2020 was one heck of a year. I had high hopes for 2020 after some devastating losses and realizations in 2019, but clearly, my expectations were a bit too high.
This year, I want to be conscious of my mental health and my self-care routine. I’m not trying to use buzzwords here: I mean I need to do the hard things that I know are good for me.
If you’ve ever been depressed, you know that everything suddenly becomes a struggle. So this year, I’m prioritizing getting dressed every morning despite not leaving my house, washing my face morning and night, and setting aside time to move my body. These are all things that I have been known to push aside from my daily routine in favor of being sedentary and sad (which is a very good slogan for being depressed: sedentary and sad). However, things like having good hygiene or starting off my day with stretching pretty much guarantee a happier, more productive day. So why have those things been so hard for me?
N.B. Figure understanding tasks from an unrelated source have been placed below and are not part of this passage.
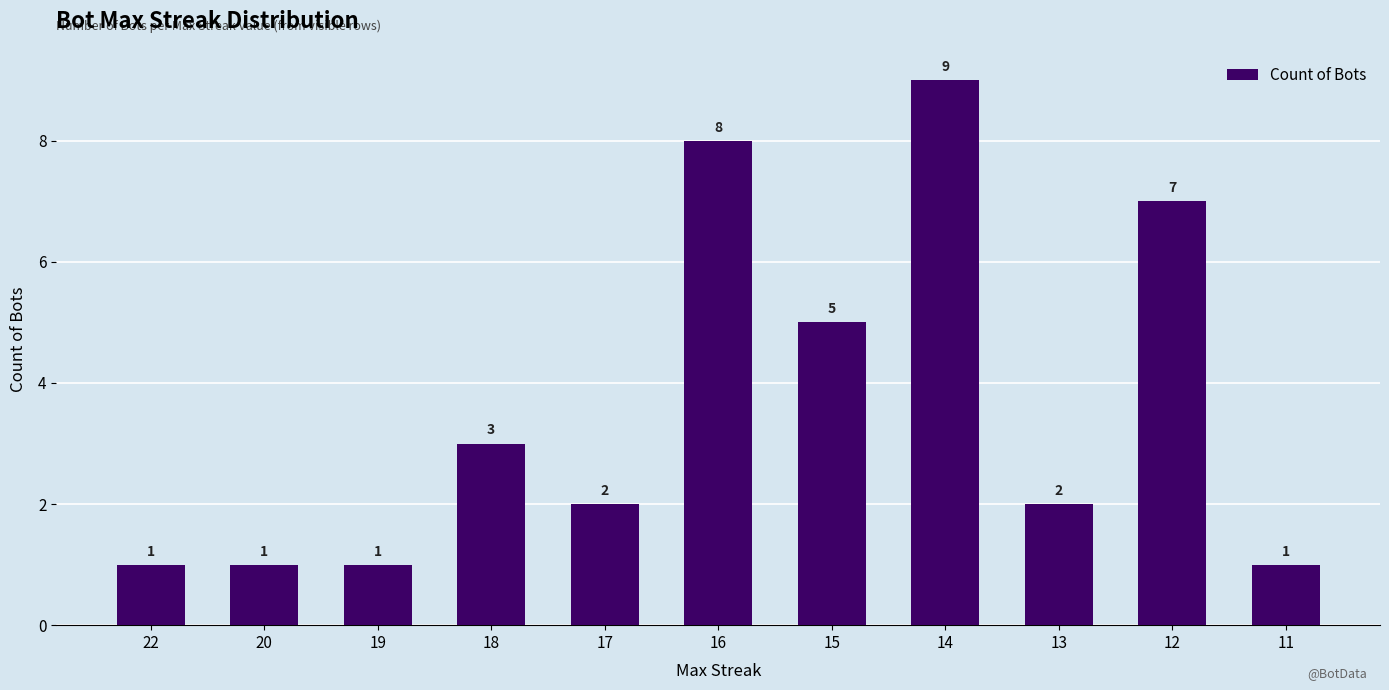

What is the difference between the values at 18 and 17?

1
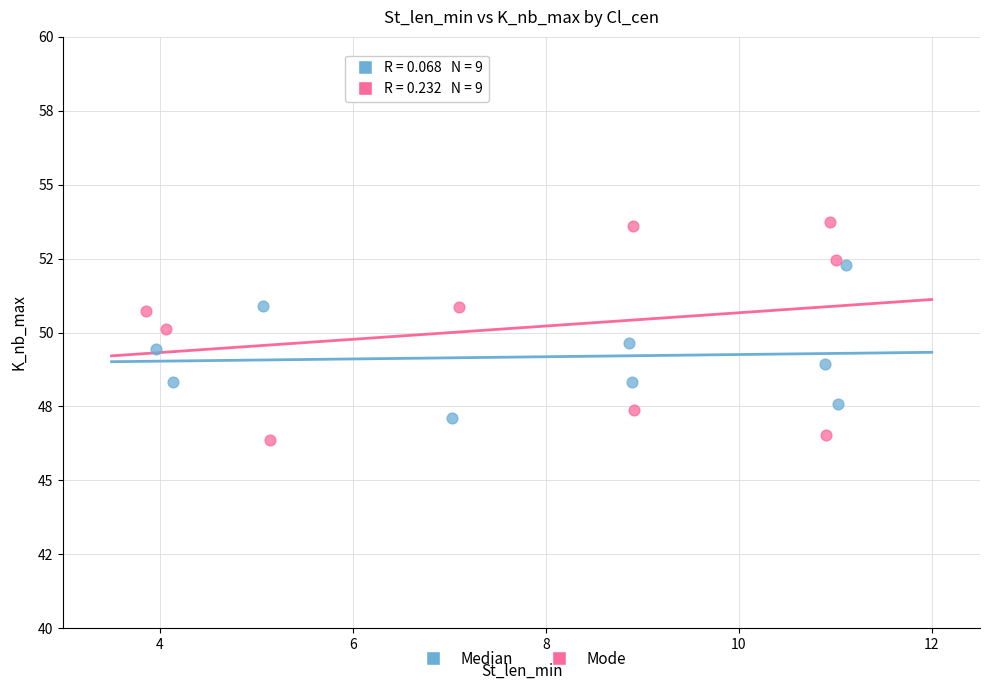

Which series has the largest Y range (max minus min)?

Mode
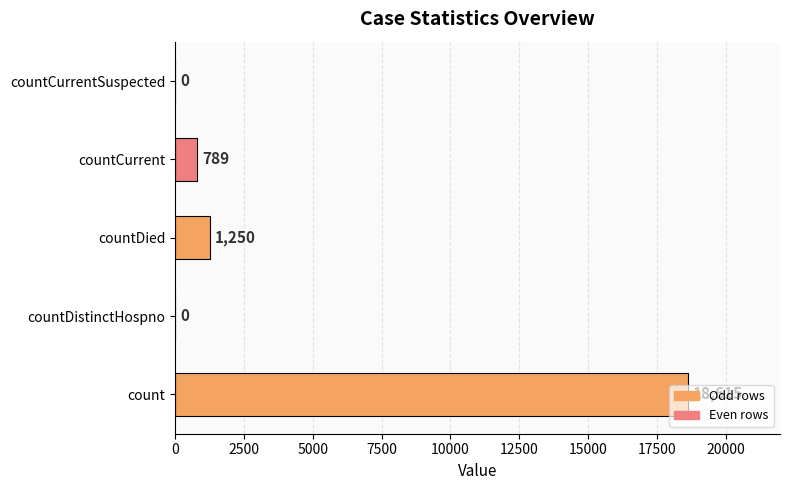

The chart shows a value of 29628 at count. True or false?

False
I had this realization in therapy recently. I often find myself in two states: Anxious or Depressed. Anxious Me operates at the risk of burnout but does in fact get things done. Depressed Me operates at the risk of digging myself a little depression hole: I essentially do nothing because that feels safer than doing something that could make me anxious, upset, frustrated, stressed, etc. When talking to my therapist about how I cycle through these states, she noted that I can choose the middle ground. I’ll put a disclaimer here and say that, obviously, mental illness is not a choice, but this was something I needed to hear. I operate in my own comfort zones. Depression is a comfort zone. Anxiety is a comfort zone. There come choices during my day where I pick either the anxiety-inducing option or the depression-spiraling one. Really, there’s often a third choice: a middle ground.
When making choices throughout the day, it is important to note not just what feels good and comfortable now, but what will feel good and comfortable later. For example, I know that moving my body makes me feel better, but I don’t often feel as though I have the energy to do so. However, setting aside time (especially in the morning) to do some light stretches is low-effort and leaves me feeling better about the day ahead. Committing to an entire workout regime puts a lot of unnecessary pressure on myself that often leaves me wanting to just do nothing at all. Ensuring I do some light stretches or unstructured yoga in the morning, however, makes me feel like I’ve done something good for my body without exerting a significant amount of energy. It also is an activity I consider to be productive. If the feeling of productivity continues, I could do some more intense workout moves, but if not, I have still moved my body that day. There is no judgment if I decide not to work out, but rather compassion for myself for doing something that benefits both my body and my mind.
Taking care of my health— mental, physical, and emotional —should be my priority. In 2021, I’m looking to find more middle ground, and I’m looking forward to the upcoming months of self-compassion and growth.